Why Not Treat Marriage like a Test Drive?
Kellie Fiedorek | Aug 20, 2013
Marriage has been under attack from all corners for decades. Some of these attacks have been subtle—as when divorce laws were loosened and leaving your spouse made easier—while others are more obvious—as when activists push to have marriage redefined.
And now, on the heels of recent Supreme Court decisions that put even more strain on the institution of marriage, National Public Radio is pushing the idea that couples “lease” their marriage before they buy it.
NPR says that divorce rates have decreased “but the fact remains” that marriage is still in trouble. For this reason “just about everybody from lawmakers, to counselors, to politicians, [and] priests have offered their suggestions on how we can fix this problem.”
This idea is nothing new, of course. Lawmakers in Germany were discussing this a few years ago.
The idea is “that couples sign marriage leases before they walk down the aisle.” These so-called “wed-leases” would give couples “the option to renew the lease or walk away from the unions after a certain amount of time has passed.”
Supporters describe the term “wed-lease” as a combination of the words “wedlock” and “lease.” In theory, people commit themselves to a leased union for a period of time—1 year, 2 years, 5 years, 10 years, etc.
When the term for which the union is leased ends, the individuals who contracted for the union can either renew it or walk away.
It’s much like a lease agreement with an option to buy from a furniture rental store. You get a flat green couch because your home is full of earth tones, but if you decide you need a home makeover, it’s no problem. As soon as your lease ends, you can trade the green couch for one that’s a better fit with your new color scheme.
Reality check—the decision to get married is unlike any other decision—it’s not a temporary commitment. Attempts to make it temporary will only lead to further encroachments on “till death do us part.”
For example, once we get used to a one-year commitment (which we can abandon once the contract ends), it won’t be long until we are looking for even shorter commitment periods—perhaps more like an extended test drive than a rental contract to begin with.
Television is full of advertisements for car dealers that offer “extended test drives” so you can be sure you’re getting the right car. Under the terms of these short agreements, an automobile consumer could test drive three or four different cars during the same one-year period while a furniture customer is stuck with one green couch during the entire time.

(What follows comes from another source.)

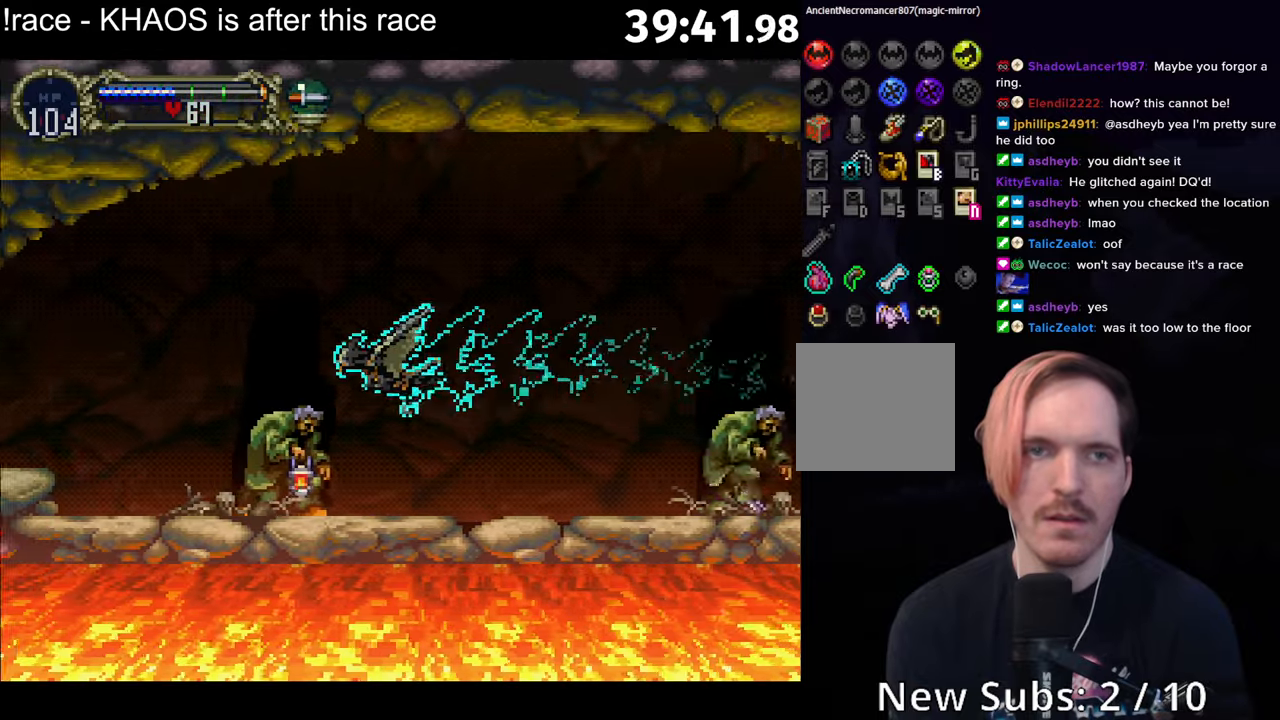
{"dt_ms": 500, "buttons": ["R1"], "left_stick": "left", "button_events": [[467, "R1", "down"]]}
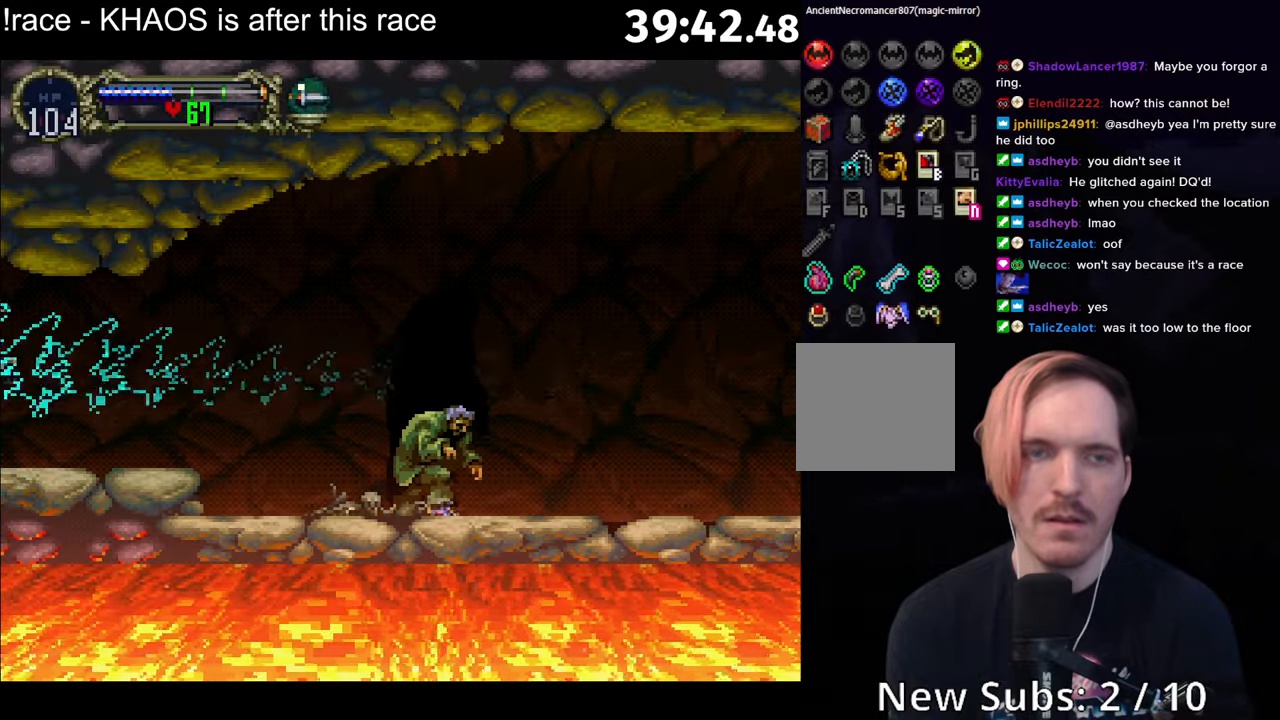
{"dt_ms": 500, "buttons": [], "left_stick": "center", "button_events": [[400, "R1", "up"]]}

Is this what marriage has become? Has it been reduced to a rental agreement or an extended test drive?
What happened to the words, “For better or for worse”?
Marriage itself has not changed—it is still the relationship where a man and a woman promise to be faithful to each other, and to love and sacrifice for each other…until death. And when both spouses remain committed to the relationship and weather the storms and the calmer seasons together, the institution works.
So marriage hasn’t failed—but our commitment to what marriage is often has. Marriage does not need fixing. Rather, we as individuals and as married couples need fixing. We must respect marriage and the challenge that marriage calls us to make: namely, to sacrifice, love, and commit to another person for life.
We don’t need extended test drives or unions that look like rental agreements—we need fidelity and commitment.